Cheguei ao refeitório. Daryl estava lá. Ao entrar, todos olharam pra minha cara. Sentei-me ao lado de Carl, o abraçando.
— Ei, branquela, já que Daryl está melhor, podemos começar a treinar hoje. — falou Michonne.
— Está bem. — respondi, sorrindo.
Peguei um pacote de bolacha que estava sobre a mesa e comi algumas. Depois, um pouco de frutas secas. Engoli um pouco de água e logo fui até minha cela pegar minhas coisas.
Cheguei ao pátio, Michonne já estava posicionada, e logo começamos a treinar.
Mich me ensinou a me posicionar corretamente, a segurar as espadas menores — as Sais, como ela disse ser o nome —, me ensinou também algumas coisas com a katana e alguns truques com adagas.
— Olha só, logo vamos ter uma samurai ruiva. — brincou Tyreese.
— Quem sabe. — falei, dando de ombros.
Ele deu risada e logo saiu. Ty era um homem de bom coração, eu o admirava.
— Está indo muito bem. — falou Daryl, chegando perto.
— Obrigada. — falei, envergonhada.
— Você fica ainda mais bonita assim. — disse, passando a mão no meu rosto.

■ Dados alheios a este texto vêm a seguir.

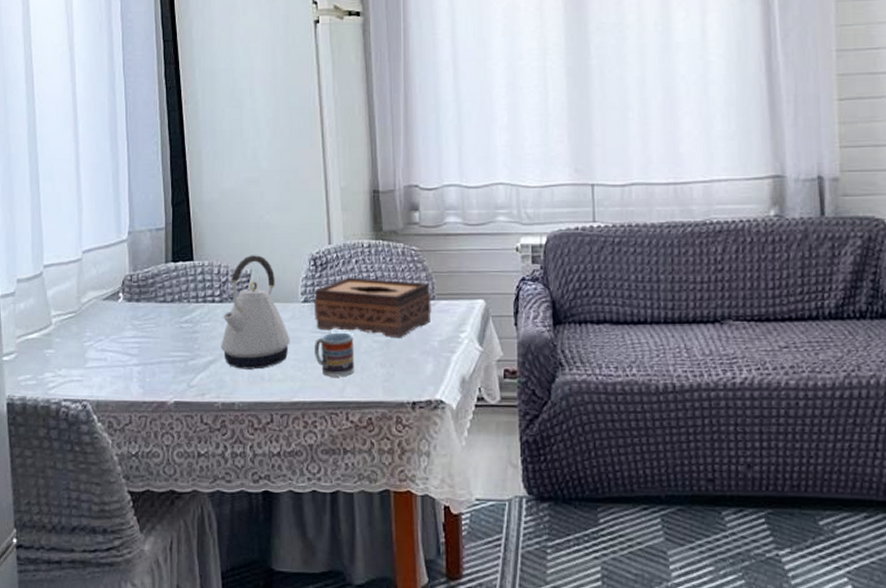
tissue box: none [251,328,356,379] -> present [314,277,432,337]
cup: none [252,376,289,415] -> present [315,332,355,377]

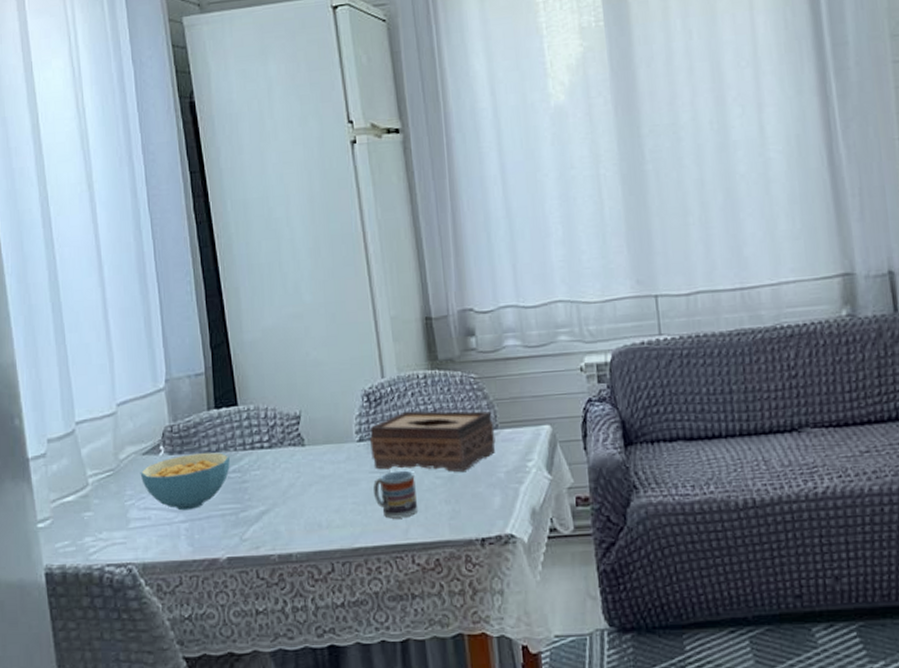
cereal bowl: none [99,302,183,355] -> present [140,452,230,511]
kettle: present [221,255,290,370] -> none [273,395,347,518]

Oi? Daryl Dixon demonstrando carinho na frente de outras pessoas? Hershel, venha aqui, acho que tem algo errado com esse homem.
Daryl se aproximou, seus olhos firmes nos meus. Ao se aproximar mais, ele olhou diretamente para meus lábios, e então os beijou. Foi apenas um selinho, mas o suficiente para que eu perdesse todo o controle que tinha sobre meu corpo.